Accidental discovery hints at mysterious structures in our brains


Lymphoid-like structures in the brain of a healthy person

Lymphoid-like structures in the brain of a healthy person

Shiju Gan/Harvard University

Your brain may contain a hidden network of vessels that help it get rid of metabolic waste. If confirmed to be true in future studies, the discovery could transform our understanding of the brain and even reveal new therapies for conditions such as Alzheimer’s disease.

– If true, this is huge, says Per Kristian Eide at the University of Oslo, who was not involved in the research. “It would represent a paradigm shift in our understanding of all neurodegenerative diseases, but also conditions such as stroke and traumatic brain injury, and our normal brain function.”

The brain cleans itself by releasing metabolic waste into the glymphatic system, a network of channels surrounding the brain’s blood vessels that flow into the lymphatic system, the body’s drainage and filtration system.

Most imaging studies have not detected lymphatic vessels in the brain, only in its protective outer layer. But now Chongzhao Ran of Harvard University and his colleagues may have discovered a hidden network of lymphatic-like brain vessels inside the brain that connect to the glymphatic system. “This is my most important discovery in 30 years,” says Ran. “It’s a scientist’s dream.”

Team member Shiju Gu, also at Harvard University, accidentally discovered the structures while looking for the protein beta-amyloid in brain slices from mice with an Alzheimer’s-like disease. Beta-amyloid helps neurons function, but it can form toxic clumps—a hallmark of Alzheimer’s—that can accumulate because of poor brain drainage.

When the researchers repeated the experiment on mice with and without an Alzheimer-like disease, they consistently found dozens of vessel-like structures in all the brain regions they sampled, including the cortex, which is involved in thinking and problem solving; the hippocampus, which helps us form memories; and the hypothalamus, which controls sleep and body temperature.

The structures appeared to wrap around the brain’s blood vessels and lymphatic vessels in the meninges—found in the outer protective layer—suggesting that they help drain waste via the lymphatic and lymphatic systems, Ran says.

Crucially, the researchers found the tube-like formations in brain samples from someone who died with Alzheimer’s disease. They have also found them in brain tissue from a person who died without the condition, according to Ran.

The team hypothesized that the structures were either a type of lymphatic vessel, lined by cells that contain or are coated with beta-amyloid, or a form of the protein that can develop into solid fibers that appear to contribute to Alzheimer’s disease but are sometimes also found in unaffected brains.

To find out, the researchers used protein markers that highlight lymphatic vessels on brain slices from mice. These consistently stained the tube-like structures, but less strongly than known lymphatics from the same animals. This led them to name the structures nanoscale lymphatic-like vessels, or NLVs, and conclude that they were not a form of beta-amyloid.

But Eide says the weak staining suggests that NLVs may not be lymphatic-like vessels, as these markers can also bind to non-lymphatic tissue. “This is a new type of structure we haven’t known about before – but it’s unclear, what exactly is this?”

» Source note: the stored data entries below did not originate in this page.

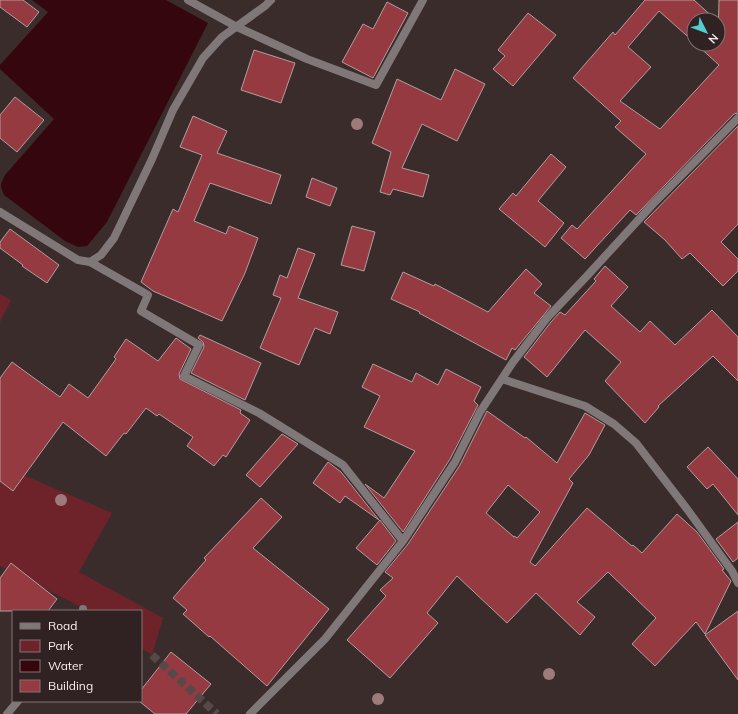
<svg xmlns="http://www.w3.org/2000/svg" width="738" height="714" viewBox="0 0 738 714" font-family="Mulish,sans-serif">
	<rect width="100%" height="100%" fill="#3b2c2c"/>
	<path fill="#6e232b" d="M 0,294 L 11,300 L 0,322 Z
		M 0,465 L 112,513 L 79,572 L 163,618 L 152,655 L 141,648 L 141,611 L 86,611 L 77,605 L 0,566 Z"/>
	<path fill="#35060d" d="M 32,0 L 166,0 L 208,23 L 107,222 L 87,246 L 78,247 L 65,241 L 4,195 C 0,185 0,185 5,175 L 54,119 L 0,69 L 0,65 L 48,12 Z"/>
	<path fill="#963a42" stroke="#b09e9e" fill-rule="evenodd" d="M 0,0 L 23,0 L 39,12 L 27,27 L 0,7 Z
		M 645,0 L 694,0 L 716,20 L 694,20 L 694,42 L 659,11 L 628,47 L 651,67 L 620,101 L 660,129 L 719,65 L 696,44 L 718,44 L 719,0 L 738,0 L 738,113 L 734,114 L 636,215 L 630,210 L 585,259 L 561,238 L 572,225 L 577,229 L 646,154 L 615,127 L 621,121 L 573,78 L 613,32 L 615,35 Z
		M 387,2 L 408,13 L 373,78 L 342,62 L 363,24 L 373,29 Z
		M 528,13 L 556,35 L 513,86 L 493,69 L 505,56 L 498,50 Z
		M 254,50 L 295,63 L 281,103 L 241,90 Z
		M 455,69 L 485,84 L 457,141 L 422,124 L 402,168 L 429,175 L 423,197 L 393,189 L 390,195 L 380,192 L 391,152 L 372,143 L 397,79 L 441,100 Z
		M 15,97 L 44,120 L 17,152 L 0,138 L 0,115 Z
		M 193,116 L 227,131 L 217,153 L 281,175 L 271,204 L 210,183 L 194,221 L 226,234 L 229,226 L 258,238 L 245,273 L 222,321 L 153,291 L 141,282 L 173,209 L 178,212 L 202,155 L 180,147 Z
		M 738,126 L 738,224 L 721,242 L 738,259 L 738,271 L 723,286 L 690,253 L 682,259 L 665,240 L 644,222 Z
		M 551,154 L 566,167 L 538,201 L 564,223 L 545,247 L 499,209 L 513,193 L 516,196 Z
		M 312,178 L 337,188 L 330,206 L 306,197 Z
		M 352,226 L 375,232 L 364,271 L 341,265 Z
		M 10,229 L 59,265 L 47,283 L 22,266 L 23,265 L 0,248 L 0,242 Z
		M 298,248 L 315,254 L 298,298 L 338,312 L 330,334 L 315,328 L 299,365 L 260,348 L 281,298 L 273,295 L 280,275 L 287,278 Z
		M 605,266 L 628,287 L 611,306 L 640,332 L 650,321 L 675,345 L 712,310 L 738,337 L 738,381 L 713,356 L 658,406 L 659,407 L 645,423 L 605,381 L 621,362 L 585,330 L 547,377 L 524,357 L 551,322 L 560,312 L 565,315 L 596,281 L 594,279 Z
		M 526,269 L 542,284 L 534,293 L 551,306 L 515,350 L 512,348 L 506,360 L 419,313 L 420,312 L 391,299 L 403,272 L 434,286 L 435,284 L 488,312 Z
		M 200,335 L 261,363 L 245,400 L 191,373 L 204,347 L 203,342 L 198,338 Z
		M 176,338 L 191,349 L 179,374 L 180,379 L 241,410 L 240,413 L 250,420 L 226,457 L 223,455 L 214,466 L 187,446 L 193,437 L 159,414 L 157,416 L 146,408 L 126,434 L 124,433 L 106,456 L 63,422 L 13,491 L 0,481 L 0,378 L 12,362 L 60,397 L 69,384 L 88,398 L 116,359 L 114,357 L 126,339 L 158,361 Z
		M 373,364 L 412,382 L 416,373 L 438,385 L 446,369 L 481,387 L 474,401 L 478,405 L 450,459 L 403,532 L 365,484 L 384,498 L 415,451 L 364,427 L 380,396 L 362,387 Z
		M 487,411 L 525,438 L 526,437 L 557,463 L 585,413 L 605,425 L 589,455 L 569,479 L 573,483 L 530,562 L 535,566 L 587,508 L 632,546 L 633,545 L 642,553 L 677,514 L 697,532 L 724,569 L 722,570 L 731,581 L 705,634 L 696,622 L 655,666 L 632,644 L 656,618 L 608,572 L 577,602 L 595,617 L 580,635 L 536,593 L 507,623 L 457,576 L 427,613 L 438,623 L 390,678 L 347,640 L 386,596 L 380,590 L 393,578 L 385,572 L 408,544 L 460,465 ZM 508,485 L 540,512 L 517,538 L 514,536 L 514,537 L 486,513 Z
		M 282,434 L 298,444 L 260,487 L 246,475 Z
		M 708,447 L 738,479 L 738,515 L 713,484 L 707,489 L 687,467 Z
		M 328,462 L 341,472 L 379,520 L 345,496 L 340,503 L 313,483 Z
		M 261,498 L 282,517 L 253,548 L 329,609 L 267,686 L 210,636 L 209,637 L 183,614 L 187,610 L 173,598 L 206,560 L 204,558 Z
		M 380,520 L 396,541 L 377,565 L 356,548 Z
		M 738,522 L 738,558 L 733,562 L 716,539 Z
		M 11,563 L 57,599 L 48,611 L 0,611 L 0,578 Z
		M 738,611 L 738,680 L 705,635 Z
		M 171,652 L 211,684 L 186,714 L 155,714 L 139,701 L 141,701 L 141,690 Z"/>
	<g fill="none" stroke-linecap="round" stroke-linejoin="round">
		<path stroke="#574949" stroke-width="8" stroke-dasharray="8 4" stroke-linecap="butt" d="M 152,655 L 217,714"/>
		<path stroke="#807878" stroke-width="8" d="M 83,609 L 83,611"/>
		<path stroke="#807878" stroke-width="8" d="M 188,0 L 237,27 L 307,59 L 376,85 L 423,0
			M 0,212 L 78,260 L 90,262 L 101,255 L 114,238 L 152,159 L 173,110 L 203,58 L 222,37 L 265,6 L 271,0
			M 90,262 L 148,295 L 141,311 L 199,345 L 184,376 L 259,413 L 343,465 L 403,541
			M 502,379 L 585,406 L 614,424 L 636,443 L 687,509 L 732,571 L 738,583
			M 7,714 L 18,701
			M 250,714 L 325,639 L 403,541 L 455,462 L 480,412 L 513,362 L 547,318 L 586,277 L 653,204 L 738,118"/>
	</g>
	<g fill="#9e7a7b">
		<circle cx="357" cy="124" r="6"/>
		<circle cx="61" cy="500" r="6"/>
		<circle cx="549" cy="674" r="6"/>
		<circle cx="378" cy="699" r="6"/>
	</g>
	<rect x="12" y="610" width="130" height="92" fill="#302222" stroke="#807373"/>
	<rect x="20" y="623" width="20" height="6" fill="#807878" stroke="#807373"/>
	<text x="48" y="630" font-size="12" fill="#f8eded">Road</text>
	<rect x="20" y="640" width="20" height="12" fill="#6e232b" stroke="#807373"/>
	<text x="48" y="650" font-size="12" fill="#f8eded">Park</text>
	<rect x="20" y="660" width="20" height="12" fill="#35060d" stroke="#807373"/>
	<text x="48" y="670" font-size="12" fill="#f8eded">Water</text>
	<rect x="20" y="680" width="20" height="12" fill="#963a42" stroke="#807373"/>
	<text x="48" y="690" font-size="12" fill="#f8eded">Building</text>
	<g transform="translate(706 32) rotate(132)"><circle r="19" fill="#302222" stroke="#807373"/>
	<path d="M0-3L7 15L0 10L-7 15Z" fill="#52cdd0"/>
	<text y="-6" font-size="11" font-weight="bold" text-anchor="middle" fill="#f8eded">N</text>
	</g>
</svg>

One possibility is that the structures are an artefact caused by the imaging technique used, says Christopher Brown of the University of Southampton, UK. For example, if the tissue sample expanded unevenly, it could lead to vessel-like fractures, he says.

This may explain why previous brain imaging studies that used more reliable techniques, such as electron microscopy, have not reported NLVs before, says Brown. The team plans to use this in the next few weeks, says Gu, who adds that previous studies may have mistaken NLVs for axons, long projections from neurons that look like them.

“I’m 90 percent sure they are what we think,” Ran says, referring to another study by the team in which fluorescently labeled beta-amyloid in the brains of mice appeared to enter nearby NLVs, suggesting they transport waste fluid.

If confirmed by other research groups, the findings could help our understanding of Alzheimer’s disease and other conditions associated with misfolded proteins, such as Parkinson’s disease. It could even lead to drugs that treat such conditions, says Brown, for example if dilating the vessels improves the disposal of waste fluid.